Park Hae-il, Decision to Leave


However, the most distinctive feature of Decision to Leave is its playing about with the senses, offering disturbing concepts and images. Remember Old Boy stuffing a live squid into his mouth.

This is set up by discovering the corpse with a close-up of the ant crawling on its dead eye. We actually had that last week in Night of the 12. It would be interesting to know whether one was a copy or whether both films picked up a concept that’s circulating in the way that we’ve just had a wave of movie ass wipings after Benedetta.

The device peaks in the scene where the lead prepares a meal for his suspect while discussing the order in which insects attack a dead body, with off-putting crime scene insets. The decline of trust between the leads is indicated by the gourmet Bento boxes he used to supply her during interrogations (his partner was jealous) being replaced by a Pluto Pup battered frankfurter with ketchup in cardboard. Then there are the soft-shelled turtles.


The film’s plot plunders Vertigo, Double Indemnity, Body Heat and The Postman Always Rings Twice.

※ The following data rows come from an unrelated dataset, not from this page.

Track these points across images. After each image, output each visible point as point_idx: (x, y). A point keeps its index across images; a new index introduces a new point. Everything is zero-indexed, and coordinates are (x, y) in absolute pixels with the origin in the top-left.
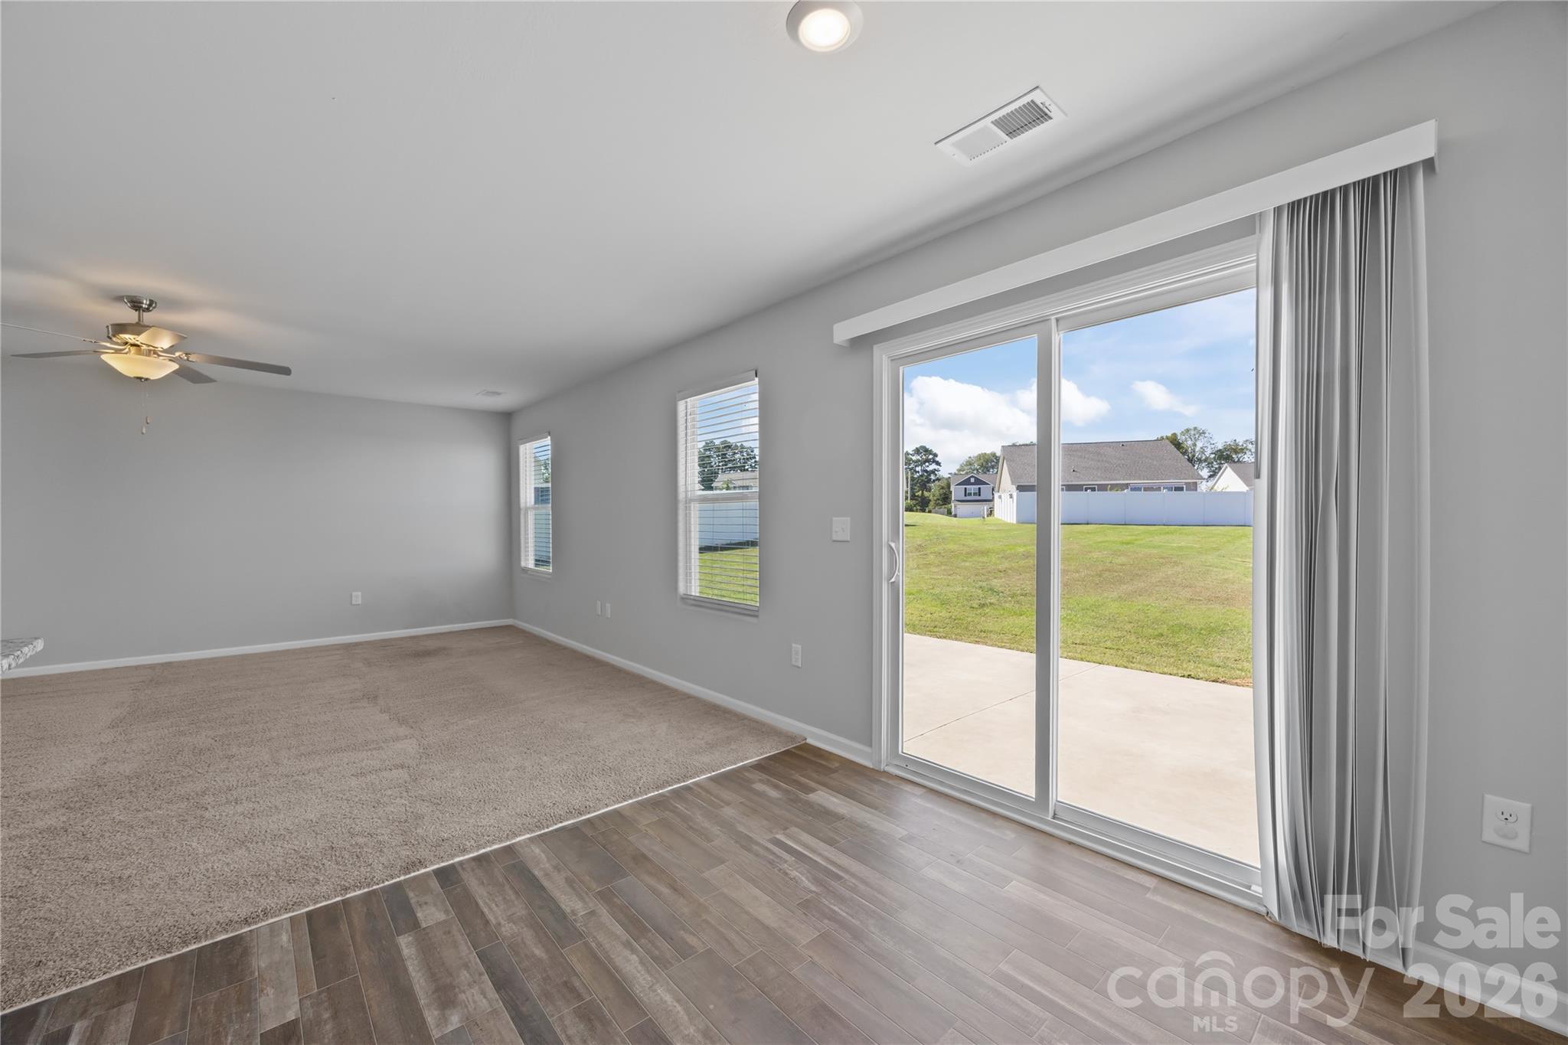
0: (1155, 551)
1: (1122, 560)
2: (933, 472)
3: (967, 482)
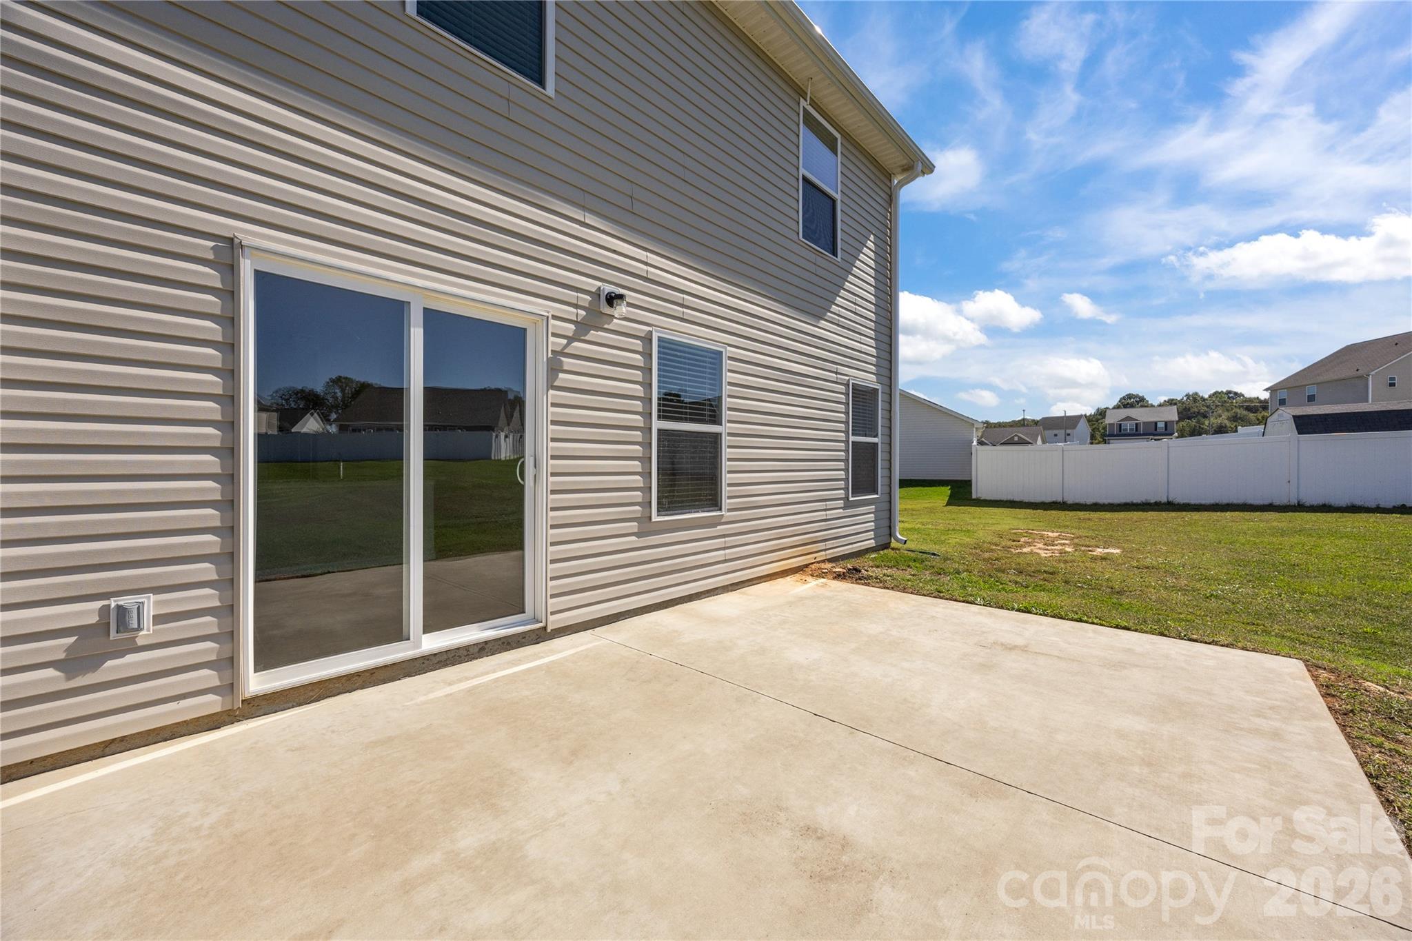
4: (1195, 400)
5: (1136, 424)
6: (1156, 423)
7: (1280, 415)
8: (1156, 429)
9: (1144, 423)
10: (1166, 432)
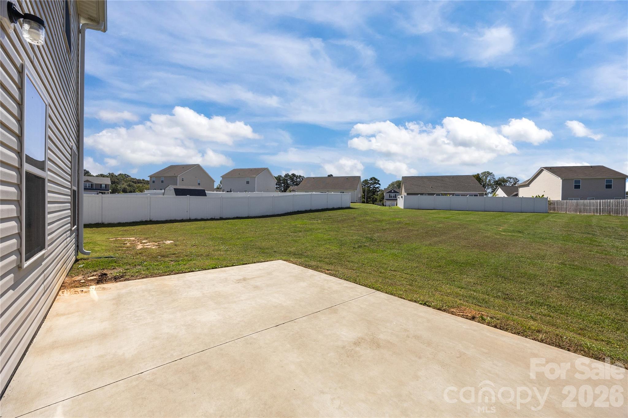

The sometimes misleading assumptions set up when the audience recognises those are part of the dynamic. Restaging the dash to the crime is better here than it was in Lelouche’s 1975 Le chat et la souris, with the two mountain climbs intercut stylishly. We get ambiguity amok. All the overseas critics lost track of the switched cell phones. Decision to Leave works off our fluctuating assessment of the Tang Wei character and backs its style and narrative with superior craftsmanship. 

Even while the audience aren’t sure what is happening, the film keeps them hanging. It’s only after two and a quarter hours, when things are explained while waves break on the beach,  that conviction wanes. Till then it’s been the full suspense movie trip.